Marketing 101 - Rule 4
Eye contact.
Flirtation.
Conversation.
Dating.
Engagement.
Marriage.
Honeymoon.
There are established sequences to relationship interactions. Birds squawk at each other and chase one another. Rabbits hop over each other. Giraffes lock necks and try to tip each other off balance. Rams snort and paw the dirt.
Whether sexual interest or competition for territory, the entire animal kingdom follows protocols, some alluring and others downright silly looking, to communicate their interest in or disdain for one another.
Only humans seem to have the ability to mix the signals and repel one another when trying to attract. Think of the last time you saw a Kirby vacuum demonstration or received literature from Jehovah's Witnesses. Or a telephone solicitation as you were running out the door, and you answered only because you thought it was your mother calling. Were you attracted by the next words you heard?
The people approaching you for sales or fund-raising or votes all mean to be in attraction mode. Isn't it therefore amazing how many are able to offend you or annoy you within the first three minutes of contact?
Even if the Hello goes well, in order to get to the point and not waste your time (or theirs) salespeople are going to jump right into their pitches. Not quickly enough to tell you exactly what they're selling and for how much, not quickly enough to suit you, but far quicker, in most cases, than the time it will take you to think about how dirty your carpets are and how much better they would look when cleaned by a $2000 vacuum!

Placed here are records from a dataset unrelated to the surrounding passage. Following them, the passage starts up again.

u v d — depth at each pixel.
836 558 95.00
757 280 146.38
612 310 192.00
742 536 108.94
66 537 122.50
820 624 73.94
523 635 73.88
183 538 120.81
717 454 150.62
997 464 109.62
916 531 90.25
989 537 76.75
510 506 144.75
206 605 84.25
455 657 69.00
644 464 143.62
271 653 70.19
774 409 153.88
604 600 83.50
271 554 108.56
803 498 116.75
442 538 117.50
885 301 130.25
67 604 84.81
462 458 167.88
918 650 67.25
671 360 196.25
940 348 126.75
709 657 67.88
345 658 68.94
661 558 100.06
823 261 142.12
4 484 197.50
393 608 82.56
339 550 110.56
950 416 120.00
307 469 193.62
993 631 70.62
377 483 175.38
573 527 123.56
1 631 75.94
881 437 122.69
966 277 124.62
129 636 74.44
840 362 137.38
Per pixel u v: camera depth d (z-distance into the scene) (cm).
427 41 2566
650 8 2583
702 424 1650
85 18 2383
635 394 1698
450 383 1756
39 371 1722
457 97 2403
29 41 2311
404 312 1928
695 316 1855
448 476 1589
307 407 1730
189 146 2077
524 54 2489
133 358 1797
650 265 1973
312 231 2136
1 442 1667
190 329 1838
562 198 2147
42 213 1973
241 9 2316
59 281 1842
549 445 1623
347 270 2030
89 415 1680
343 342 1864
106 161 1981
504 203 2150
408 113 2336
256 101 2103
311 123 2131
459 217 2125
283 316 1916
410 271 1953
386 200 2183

Now that you've thought about the shoe being on the other foot, where you're the person being accosted by a pitch for something you haven't thought you needed, can you empathize with your prospects as they see your ad or receive your email?
Connecting to the conversation they're already having in their mind is the starting point. Not jumping from Hello into Marriage in a giant leap. Follow the courtship plan, the flirtation, the detection of reciprocal interest, the leading but not too far or too fast to the next step of conversation and dating and engagement.
Sales pitches fail when the marriage proposal precedes any interest. Keep your prospects with you, every step of the way, or rather, you stick with them, at their speed.
Rule 4 of marketing is take baby steps in the sales process. Make each step so easy for the other person that it's indeed easier to take it than to avoid it.